Le dimissioni dell’Amministratore Delegato di Ferrari potrebbero portare cambiamenti importanti anche nella Scuderia di F1.

La consueta tranquillità che caratterizza l’ultimo appuntamento della stagione di F1 è stata spezzata da una notizia inaspettata: le dimissioni di Louis Carey Camilleri dal ruolo di Amministratore Delegato di Ferrari. Il manager maltese, a capo dell’azienda di Maranello dal 2018, ha deciso di lasciare la carica per motivi personali non specificati. L’identità del successore di Camilleri, che è stato sostituito ad interim da John Elkann, sarà sicuramente rivelata nel prossimo futuro. Per quanto riguarda il reparto F1, il prescelto si troverà subito di fronte ad un bivio: continuare sulla linea sposata da Camilleri o chiudere un capitolo e iniziare l’ennesima rivoluzione.

Sin dall’inizio della sua esperienza come AD di Ferrari, il manager maltese ha cercato di dare un’impronta nuova alla Scuderia, garantendo la stabilità nei ruoli chiave del team. Lo stesso Camilleri, in una recente intervista al New York Times, ha affermato di aver messo fine alla politica delle “porte girevoli” che ha portato la Rossa ad avere moltissime guide sportive e tecniche diverse negli ultimi 10 anni. L’obiettivo del manager maltese era ben chiaro: aprire un nuovo ciclo vincente dando fiducia e stabilità a lungo termine all’attuale staff della Ferrari. Il modello da cui trarre ispirazione era, ovviamente, il team guidato da Jean Todt e Ross Brawn, che impiegò sei anni prima di aprire un lunghissimo filotto di vittorie. Il leader della Scuderia nel nuovo corso targato Camilleri fu identificato in Mattia Binotto, che dall’inizio della stagione 2019 sostituì Maurizio Arrivabene nel ruolo di Team Principal.

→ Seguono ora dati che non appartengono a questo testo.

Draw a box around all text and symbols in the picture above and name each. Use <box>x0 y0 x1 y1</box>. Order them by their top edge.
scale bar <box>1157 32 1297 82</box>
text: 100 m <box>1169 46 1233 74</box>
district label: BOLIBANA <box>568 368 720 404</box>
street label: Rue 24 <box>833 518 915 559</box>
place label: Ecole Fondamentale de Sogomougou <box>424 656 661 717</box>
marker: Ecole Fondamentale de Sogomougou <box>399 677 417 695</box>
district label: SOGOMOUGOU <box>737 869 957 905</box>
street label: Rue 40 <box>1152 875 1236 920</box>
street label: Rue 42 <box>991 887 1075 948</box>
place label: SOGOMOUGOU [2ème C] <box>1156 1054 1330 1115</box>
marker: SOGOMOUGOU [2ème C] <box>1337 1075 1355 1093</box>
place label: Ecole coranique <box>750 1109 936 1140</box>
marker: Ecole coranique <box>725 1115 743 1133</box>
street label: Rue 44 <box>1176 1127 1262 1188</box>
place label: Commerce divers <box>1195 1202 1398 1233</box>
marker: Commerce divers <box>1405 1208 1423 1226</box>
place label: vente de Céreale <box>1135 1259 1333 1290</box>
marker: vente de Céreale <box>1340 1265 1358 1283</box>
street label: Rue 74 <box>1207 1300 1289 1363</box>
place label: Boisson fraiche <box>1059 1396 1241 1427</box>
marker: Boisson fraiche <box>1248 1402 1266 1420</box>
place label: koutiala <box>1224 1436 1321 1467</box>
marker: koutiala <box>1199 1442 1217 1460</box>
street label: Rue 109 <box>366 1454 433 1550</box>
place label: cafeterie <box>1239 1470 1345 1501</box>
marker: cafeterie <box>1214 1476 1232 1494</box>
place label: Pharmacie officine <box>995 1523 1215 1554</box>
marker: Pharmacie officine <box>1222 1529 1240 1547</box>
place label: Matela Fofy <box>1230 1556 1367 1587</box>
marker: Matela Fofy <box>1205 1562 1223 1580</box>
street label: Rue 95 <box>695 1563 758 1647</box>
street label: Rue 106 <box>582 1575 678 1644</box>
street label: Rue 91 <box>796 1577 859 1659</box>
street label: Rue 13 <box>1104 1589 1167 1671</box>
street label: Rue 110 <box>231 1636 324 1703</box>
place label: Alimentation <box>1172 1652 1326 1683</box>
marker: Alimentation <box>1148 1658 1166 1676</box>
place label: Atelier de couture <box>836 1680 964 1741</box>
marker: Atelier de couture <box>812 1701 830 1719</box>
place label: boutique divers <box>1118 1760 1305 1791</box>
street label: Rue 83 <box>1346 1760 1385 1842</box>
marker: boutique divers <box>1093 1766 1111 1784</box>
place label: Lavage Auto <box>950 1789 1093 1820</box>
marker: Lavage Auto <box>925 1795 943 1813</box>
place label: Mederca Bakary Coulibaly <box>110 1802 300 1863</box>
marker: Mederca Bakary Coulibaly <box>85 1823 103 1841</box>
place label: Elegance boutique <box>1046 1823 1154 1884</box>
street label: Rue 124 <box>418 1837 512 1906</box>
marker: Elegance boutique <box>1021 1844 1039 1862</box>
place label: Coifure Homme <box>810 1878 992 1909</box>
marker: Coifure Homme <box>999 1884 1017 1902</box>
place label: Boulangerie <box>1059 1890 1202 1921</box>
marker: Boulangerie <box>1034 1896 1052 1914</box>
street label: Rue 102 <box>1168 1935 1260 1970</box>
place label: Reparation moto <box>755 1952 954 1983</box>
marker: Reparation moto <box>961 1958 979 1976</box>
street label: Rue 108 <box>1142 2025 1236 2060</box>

L’addio di Camilleri mette dunque in discussione, in primis, proprio la figura di Binotto. L’ingegnere italo-svizzero ha infatti perso uno dei suoi principali sostenitori, nonché l’uomo che aveva deciso di affidargli la direzione del team. Starà dunque al nuovo Amministratore Delegato, a John Elkann e al resto del board di Ferrari scegliere quale delle due strade intraprendere. Se decideranno di dare continuità alla linea Camilleri, la posizione di Binotto, almeno fino alla rivoluzione regolamentare del 2022, resterà salda. Qualora invece le alte sfere dovessero scegliere di tornare al passato e di attuare l’ennesima rivoluzione, il ruolo dell’attuale Team Principal e di alcuni leader dell’area tecnica potrebbe essere a rischio, visto il declino del Cavallino Rampante in termini di risultati negli ultimi due anni.